» **INSTRUCTIONS FOR THE TASK**
List every line below containing "fluorescence".

» **Page images and extracted text**

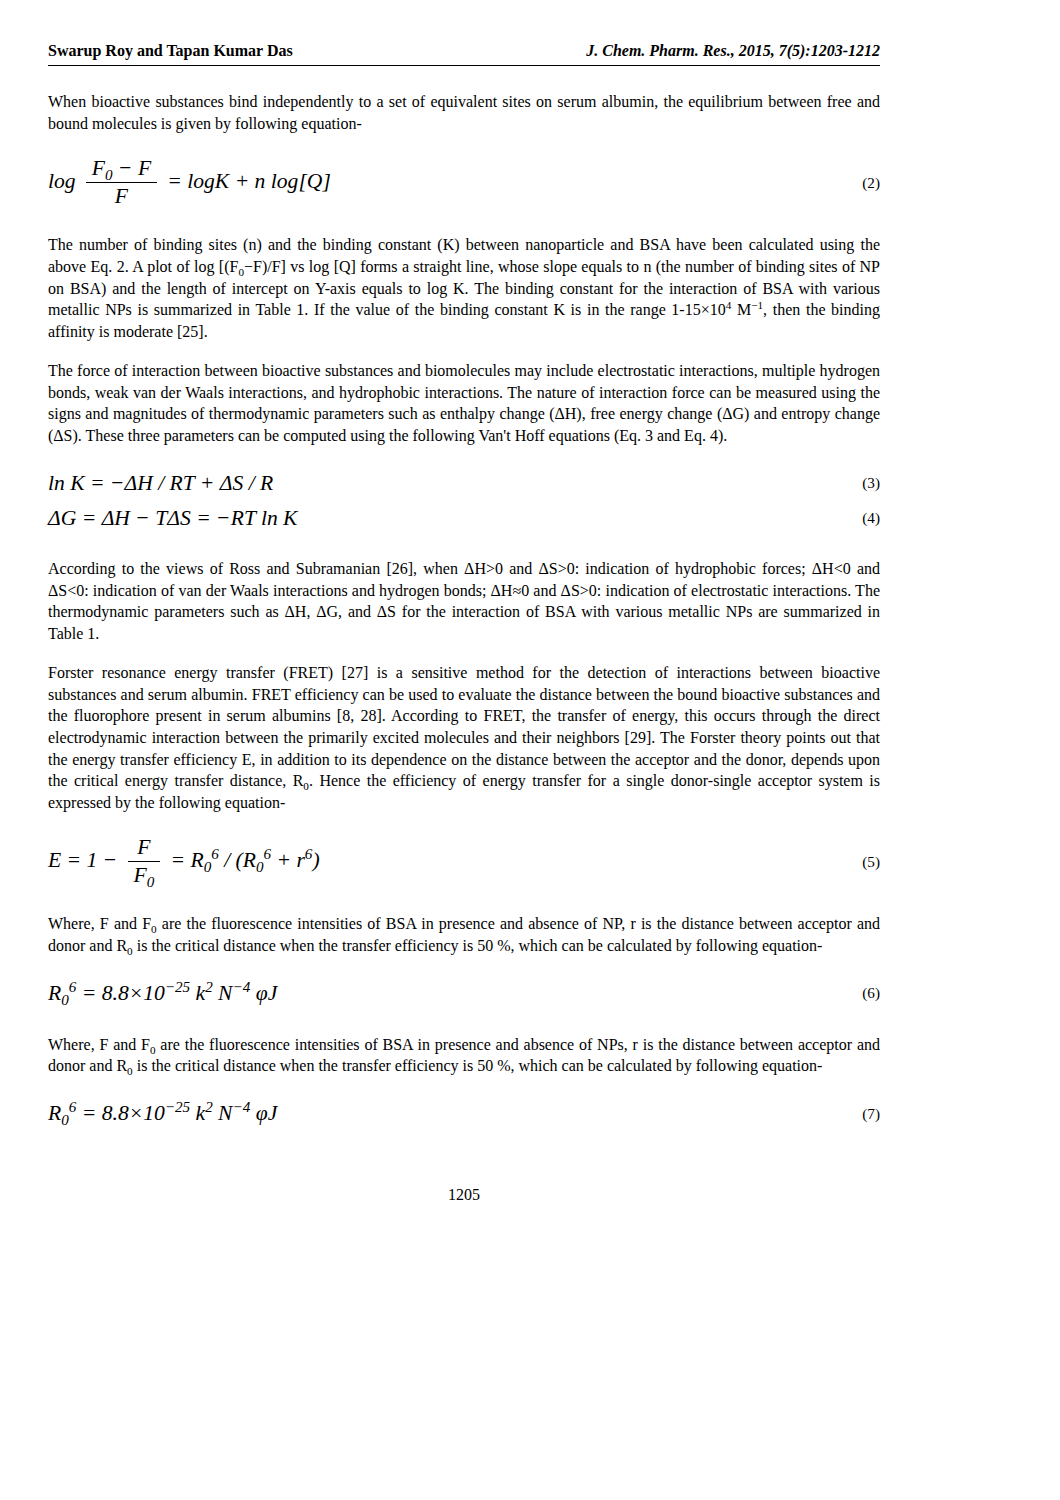Swarup Roy and Tapan Kumar Das J. Chem. Pharm. Res., 2015, 7(5):1203-1212
When bioactive substances bind independently to a set of equivalent sites on serum albumin, the equilibrium between free and bound molecules is given by following equation-
log F0 − F F = logK + n log[Q] (2)
The number of binding sites (n) and the binding constant (K) between nanoparticle and BSA have been calculated using the above Eq. 2. A plot of log [(F0−F)/F] vs log [Q] forms a straight line, whose slope equals to n (the number of binding sites of NP on BSA) and the length of intercept on Y-axis equals to log K. The binding constant for the interaction of BSA with various metallic NPs is summarized in Table 1. If the value of the binding constant K is in the range 1-15×104 M−1, then the binding affinity is moderate [25].
The force of interaction between bioactive substances and biomolecules may include electrostatic interactions, multiple hydrogen bonds, weak van der Waals interactions, and hydrophobic interactions. The nature of interaction force can be measured using the signs and magnitudes of thermodynamic parameters such as enthalpy change (ΔH), free energy change (ΔG) and entropy change (ΔS). These three parameters can be computed using the following Van't Hoff equations (Eq. 3 and Eq. 4).
ln K = −ΔH / RT + ΔS / R (3)
ΔG = ΔH − TΔS = −RT ln K (4)
According to the views of Ross and Subramanian [26], when ΔH>0 and ΔS>0: indication of hydrophobic forces; ΔH<0 and ΔS<0: indication of van der Waals interactions and hydrogen bonds; ΔH≈0 and ΔS>0: indication of electrostatic interactions. The thermodynamic parameters such as ΔH, ΔG, and ΔS for the interaction of BSA with various metallic NPs are summarized in Table 1.
Forster resonance energy transfer (FRET) [27] is a sensitive method for the detection of interactions between bioactive substances and serum albumin. FRET efficiency can be used to evaluate the distance between the bound bioactive substances and the fluorophore present in serum albumins [8, 28]. According to FRET, the transfer of energy, this occurs through the direct electrodynamic interaction between the primarily excited molecules and their neighbors [29]. The Forster theory points out that the energy transfer efficiency E, in addition to its dependence on the distance between the acceptor and the donor, depends upon the critical energy transfer distance, R0. Hence the efficiency of energy transfer for a single donor-single acceptor system is expressed by the following equation-
E = 1 − F F0 = R06 / (R06 + r6) (5)
Where, F and F0 are the fluorescence intensities of BSA in presence and absence of NP, r is the distance between acceptor and donor and R0 is the critical distance when the transfer efficiency is 50 %, which can be calculated by following equation-
R06 = 8.8×10−25 k2 N−4 φJ (6)
Where, F and F0 are the fluorescence intensities of BSA in presence and absence of NPs, r is the distance between acceptor and donor and R0 is the critical distance when the transfer efficiency is 50 %, which can be calculated by following equation-
R06 = 8.8×10−25 k2 N−4 φJ (7)
1205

» **SOLUTION TO THIS TASK**
Where, F and F0 are the fluorescence intensities of BSA in presence and absence of NP, r is the distance between acceptor and donor and R0 is the critical distance when the transfer efficiency is 50 %, which can be calculated by following equation-
Where, F and F0 are the fluorescence intensities of BSA in presence and absence of NPs, r is the distance between acceptor and donor and R0 is the critical distance when the transfer efficiency is 50 %, which can be calculated by following equation-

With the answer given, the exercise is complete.